A votação foi marcada por forte tensão política e social. Na quarta-feira (11), manifestantes contrários à reforma entraram em confronto com a polícia em Buenos Aires. Sindicatos e partidos de oposição afirmam que a proposta fragiliza direitos históricos dos trabalhadores.
Especialistas ouvidos pelo g1 afirmam que a reforma é ampla, reúne dezenas de artigos e faz parte de um pacote maior de mudanças estruturais voltadas à estabilização macroeconômica e ao estímulo ao emprego e ao investimento na Argentina.
Protestos contra o governo na Argentina
Mas o que muda?
Para garantir apoio político e acelerar a tramitação, o governo negociou cerca de 30 alterações no texto original. Entre as mudanças de última hora, Milei retirou o artigo que permitiria o pagamento de salários por meio de moeda estrangeira ou carteiras digitais, como as do Mercado Pago.

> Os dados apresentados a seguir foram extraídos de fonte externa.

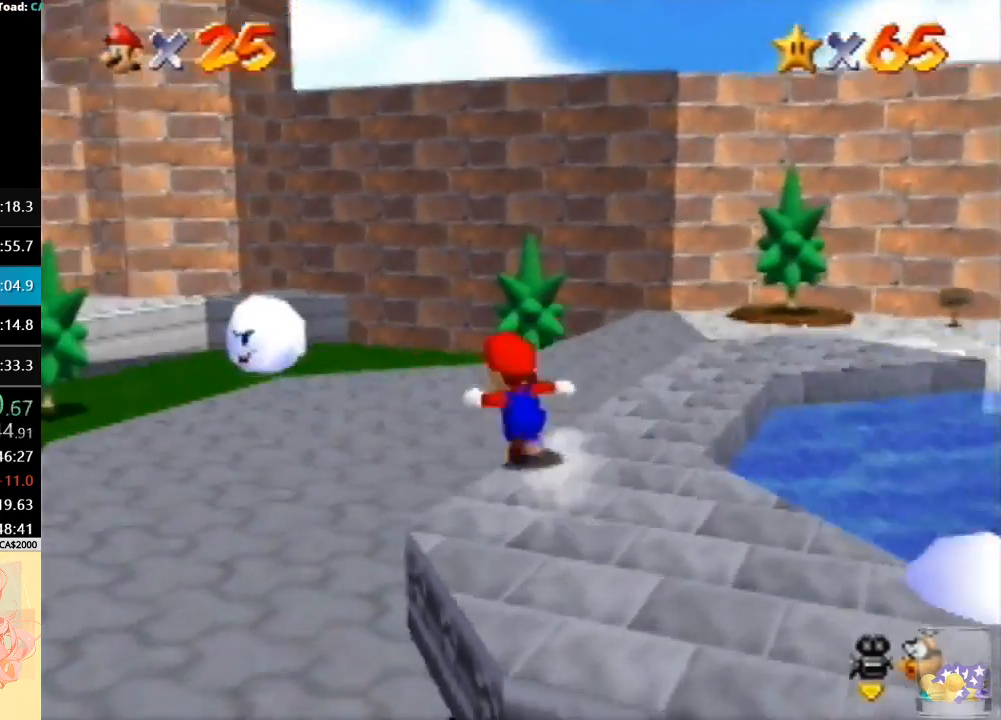
{"buttons": [], "left_stick": "up-right", "button_events": [[67, "B", "up"], [200, "A", "down"], [233, "B", "down"], [367, "A", "up"], [367, "B", "up"]]}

Isso porque, essas plataformas não oferecem as mesmas garantias que os bancos tradicionais, que contam com respaldo do Banco Central argentino. Mesmo com os recuos, a proposta mantém grandes mudanças.
O projeto flexibiliza contratos de trabalho, modifica regras de férias e jornada, facilita demissões e impõe limites em greves, com o objetivo de reduzir custos trabalhistas e estimular a formalização do emprego em um mercado onde cerca de 40% dos trabalhadores estão na informalidade.
Na prática, os principais pontos da reforma preveem:
Férias mais flexíveis, que poderão ser fracionadas em períodos mínimos de sete dias e negociadas fora do período tradicional (normalmente de 1º de outubro a 30 de abril);
Restrições a greves em setores considerados essenciais: a reforma exige um mínimo de prestação de serviço entre 50% e 75%, o que limita o poder de paralisação dos sindicatos;
Ampliação do período de experiência para até seis meses — podendo chegar a oito ou 12 em alguns casos —, com indenizações reduzidas;
Flexibilização da jornada, com ampliação de 8 para até 12 horas diárias, desde que respeitado o descanso mínimo, permitindo compensação conforme períodos de maior ou menor demanda, sem pagamento de horas extras;
Mudanças na negociação coletiva, com permissão para acordos diretos entre empresas e sindicatos locais, em detrimento de convenções nacionais;
Alterações em indenizações e demissões, com redução no cálculo das indenizações e possibilidade de pagamento parcelado (em até seis vezes para grandes empresas e até 12 para pequenas e médias);
Licenças médicas e acidentes de trabalho, hoje cobertos pelo sistema de seguros Aseguradora de Riesgos del Trabajo (ART), que passam a ter limite de pagamento em casos de lesões ocorridas fora do ambiente de trabalho;
Combate à informalidade: a proposta elimina multas por falta de registro trabalhista e cria mecanismos de “regularização” dos vínculos, mas proíbe a contratação de monotributistas (regime para autônomos) em funções que deveriam ser de trabalho formal, com relação de dependência.
No mercado digital, trabalhadores de plataformas passam a ser formalmente reconhecidos como independentes, com regras específicas e seguro de proteção, e o teletrabalho (home office) deixa de ter obrigações adicionais impostas durante a pandemia.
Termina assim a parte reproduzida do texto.